Last night I wrote about the Universal Canvas. Today in my RSS newsreader, what should appear but a great post from Steve Gillmor on the same topic. Of course being a pro, Steve made his point way better than me. Microsoft has all the pieces, says Steve, to "create a browser-hosted read-write tool for sharing and routing information."
But the pieces are being fitted together to reveal a jigsaw puzzle that looks suspiciously like the Windows Operating System. As Steve puts it: "We'll get the long-promised Universal Canvas, but sorry folks it will have to be Windows end to end."
Steve also wrote in an earlier post that "Office is now a System, BizTalk is now a System (Jupiter) and IE is part of the Operating System."
All this talk (including from me) about the universal canvas moving away from the browser and into the Office/Operating system, is a little scary. The World Wide Web was originally meant to be a decentralized network of information where people could read and write freely, as in both free beer and free speech.

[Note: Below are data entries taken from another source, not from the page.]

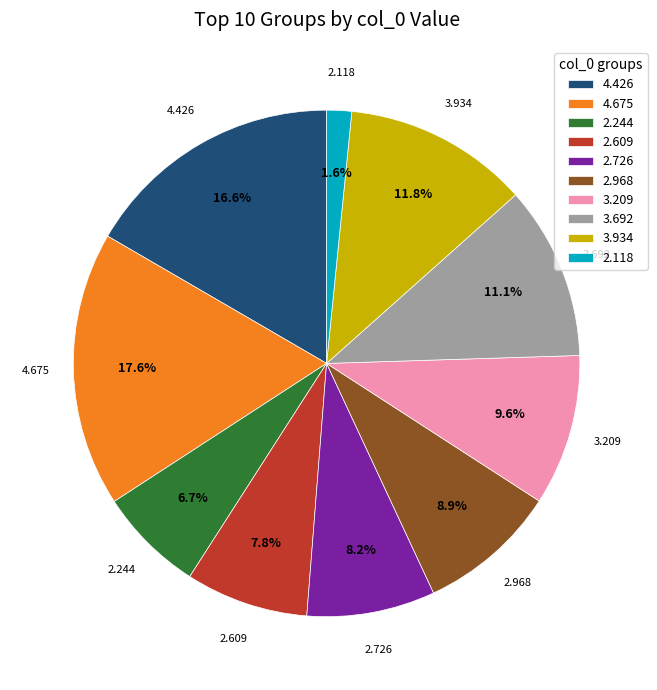

True or false: 2.609 accounts for 1% of the total.

False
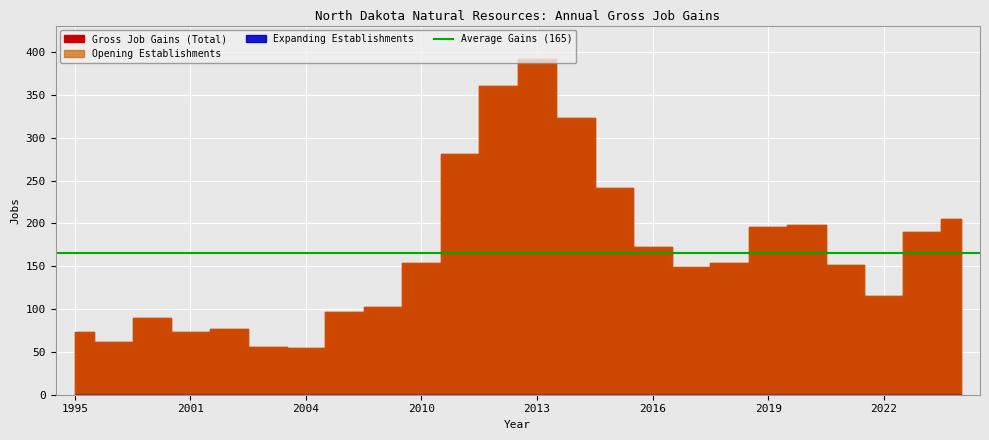

List the series in order of their peak value, highest first.

Gross Job Gains (Total), Opening Establishments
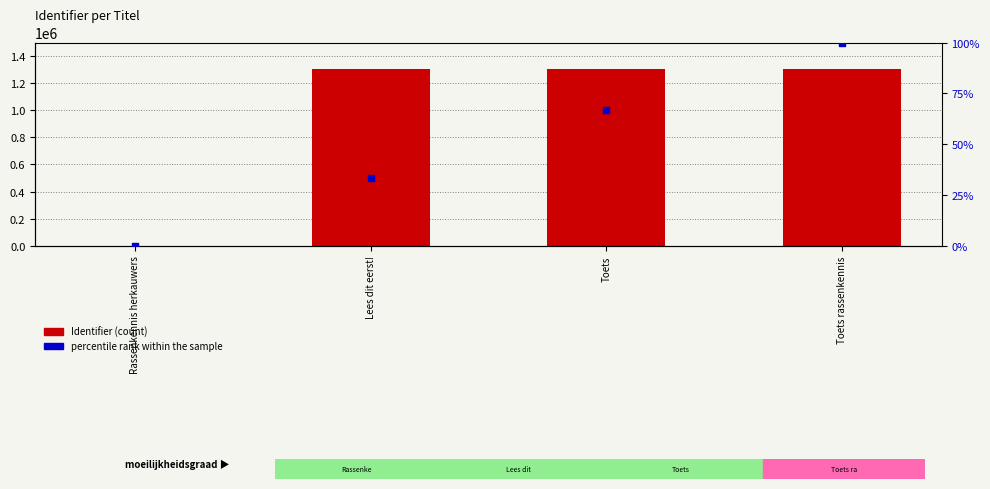

Is the value of Identifier at Toets greater than the value of percentile rank within the sample at Rassenkennis herkauwers?

Yes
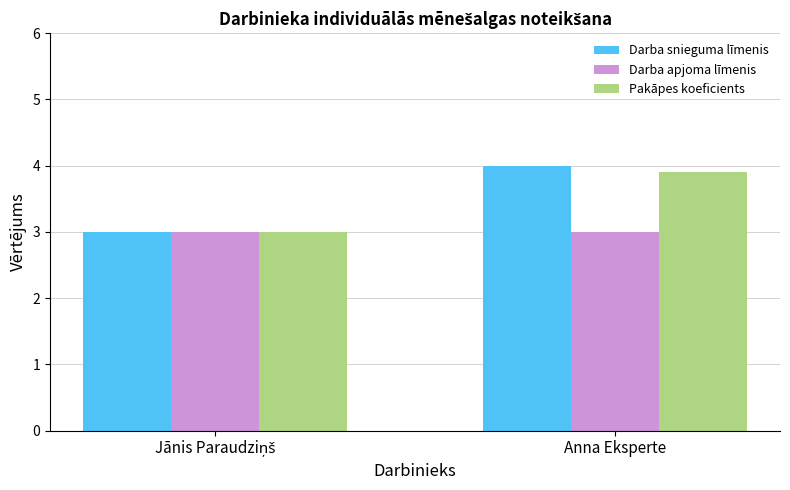

What is the greatest value displayed?

4.0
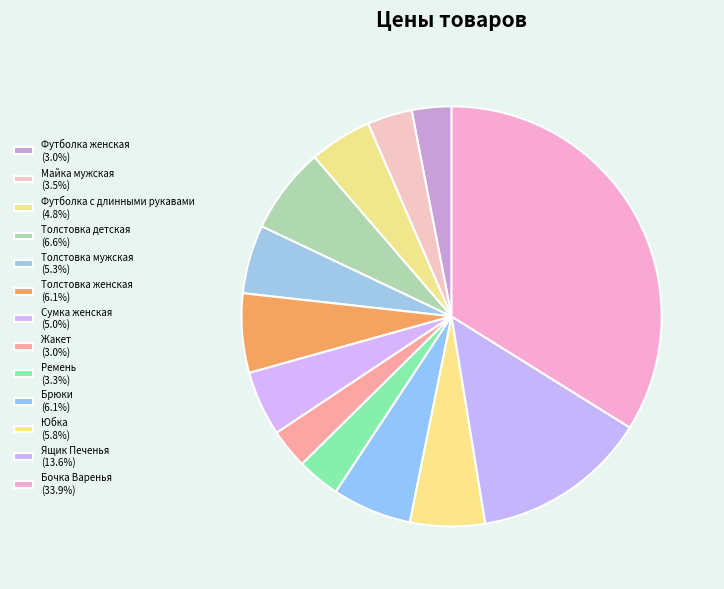

To the nearest percent, what is the combined percentage of Ремень and Футболка женская?

6%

Sure the browser market has been largely controlled by Microsoft these last few years, but at least browsers run on the World Wide Web - and the Web is as universal as it gets in the digital domain. So where does it leave us if the future canvas for our browsing and creating is embedded in a "system", owned by one company, rather than on a universal network owned by no one? Is the Universal Canvas going to bypass the Web?